As much as I like Match play as a whole, yesterday was an example of what can go wrong from a television point of view. Only one of the third round matches was somewhat competitive:
John Senden vs Sang Moon Bae. That came down to the last with Bae winning 1 up. For all that he is the youngest player in the in the field, Bae has shown remarkable poise.
We’re going to see a lot more of Sang Moon Bae, I think. He was by no means dominant, but against the veteran Senden, he looked like a solid player, well able to hold against the world’s best talent. Noteworthy: Bae has made all four of his cuts this year on Tour after finishing T8 at Q School.
Meanwhile, in the ugly defeat category:
Peter Hanson dispatched Brandt Snedeker 5 and 3. Snedeker was down four early, but tried a comeback starting on eight. It was to no avail. Hanson has yet to trail after 46 holes this week; he’s led on 43 of those.
Hunter Mahan got rid of Steve Stricker 5 and 3. Mahan didn’t trail after making a birdie on the par five second. The two had previously faced off in the 2008 Match Play Championship, with Stricker winning after 20 holes.
And the convincing victories:
Mark Wilson dispatched Dustin Johnson 4 and 3. I had big hopes for Dustin Johnson, but Mark Wilson dispatched him for the second straight year. wilson got three up by the fifth and Johnson never closed the gap. Wilson’s on a bit of a hot streak. He’s won three Tour events since 2011.
Matt Kuchar got rid of Martin Kaymer 4 and 3. This is Kuchar’s second straight year in the quarterfinals. He’s getting better as the week goes on. He finished the first round in 18, then 16 in round 2 and closed this one out in 15. I like Matt as a player and really hope this is the year he breaks through to a Major.
Lee Westwood downed Nick Watney 3 and 2. After two years, Westwood turned the tables on Watney. Westwood is looking like a winner. He has not trailed in 49 holes this week. He’s led on 48 of those.
Then finally, the not-really-that-close matche at 3 and 1
Rory McIlroy over Miguel Angel Jimenez. This match looks closer in the final score than it was in execution. Rory never trailed, but he couldn’t put Jimenez away earlier. That’s largely because he really didn’t look all that sharp. McIlroy won one hole with a bogey!
Martin Laird over Paul Lawrie. Laird led the match from the start, and played bogey free golf. He plays Lee Westwood today. Laird now is assured of at least a T5, which would tie him with Lawrie for the best Scottish finish in the Match Play Championship.
Rory McIlroy (No. 2) was the highest ranked player to survive round three.
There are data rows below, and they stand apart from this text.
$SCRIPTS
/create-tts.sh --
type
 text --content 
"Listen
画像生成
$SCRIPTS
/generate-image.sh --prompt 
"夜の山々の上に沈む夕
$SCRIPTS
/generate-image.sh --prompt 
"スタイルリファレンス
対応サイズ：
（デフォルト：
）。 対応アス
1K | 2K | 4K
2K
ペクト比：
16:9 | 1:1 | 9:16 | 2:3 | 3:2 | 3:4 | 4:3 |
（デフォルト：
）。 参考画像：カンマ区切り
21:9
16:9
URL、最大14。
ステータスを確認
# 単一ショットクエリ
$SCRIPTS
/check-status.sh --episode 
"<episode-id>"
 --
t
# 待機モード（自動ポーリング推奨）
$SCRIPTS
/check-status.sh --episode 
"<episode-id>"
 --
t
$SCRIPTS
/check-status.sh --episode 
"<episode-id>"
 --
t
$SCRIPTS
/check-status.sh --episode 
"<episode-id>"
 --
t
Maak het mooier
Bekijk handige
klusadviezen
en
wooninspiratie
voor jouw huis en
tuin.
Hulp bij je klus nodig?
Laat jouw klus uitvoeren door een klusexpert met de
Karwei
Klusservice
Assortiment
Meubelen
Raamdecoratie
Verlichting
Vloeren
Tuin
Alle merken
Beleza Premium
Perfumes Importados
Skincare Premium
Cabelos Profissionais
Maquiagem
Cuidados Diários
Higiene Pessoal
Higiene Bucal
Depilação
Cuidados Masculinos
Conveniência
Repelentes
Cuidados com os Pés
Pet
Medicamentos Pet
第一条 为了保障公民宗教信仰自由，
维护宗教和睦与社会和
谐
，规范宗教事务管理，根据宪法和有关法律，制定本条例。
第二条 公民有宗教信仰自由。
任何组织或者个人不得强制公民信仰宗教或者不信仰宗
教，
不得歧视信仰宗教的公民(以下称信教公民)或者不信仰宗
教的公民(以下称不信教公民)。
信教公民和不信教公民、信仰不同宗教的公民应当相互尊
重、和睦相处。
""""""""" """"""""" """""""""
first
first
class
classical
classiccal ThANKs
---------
Sang-moon Bae (No. 44) was the lowest ranked player to survive round three.
There were five upsets in the third round:
(Matt Kuchar (14) over Martin Kaymer (4)
Hunter Mahan (22) over Steve Stricker (5)
Peter Hanson (35) over Brandt Snedeker (18)
Mark Wilson (42) over Dustin Johnson (10),
Sang-moon Bae (44) over John Senden (41).
The only two years there have been more upsets at the Accenture Match Play Championship were in 2006 (7) and 2001 (6).
Updated all-time Accenture Match Play Championship Records for eight remaining players:
Player, W-L, Years Entered
Matt Kuchar 9-2 3 (2010, 2011, 2012)
Hunter Mahan 7-4 5 (2008-2012)
Lee Westwood 10-11 12 (1999-2000, 2002, 2004-2012)
Martin Laird 3-1 2 (2011-2012)
Peter Hanson 4-5 5 (2008-2012)
Mark Wilson 4-1 2 (2011-2012)
Rory McIlroy 8-3 4 (2009-2012)
Sang-moon Bae 3-0 1 (2012)
A lot is being made of the fact that just three US players are still in the match, as opposed to five international players. There’s nothing to talk about there. Forty two international players started the tournament, as opposed to twenty two US players. The ratio remains the same.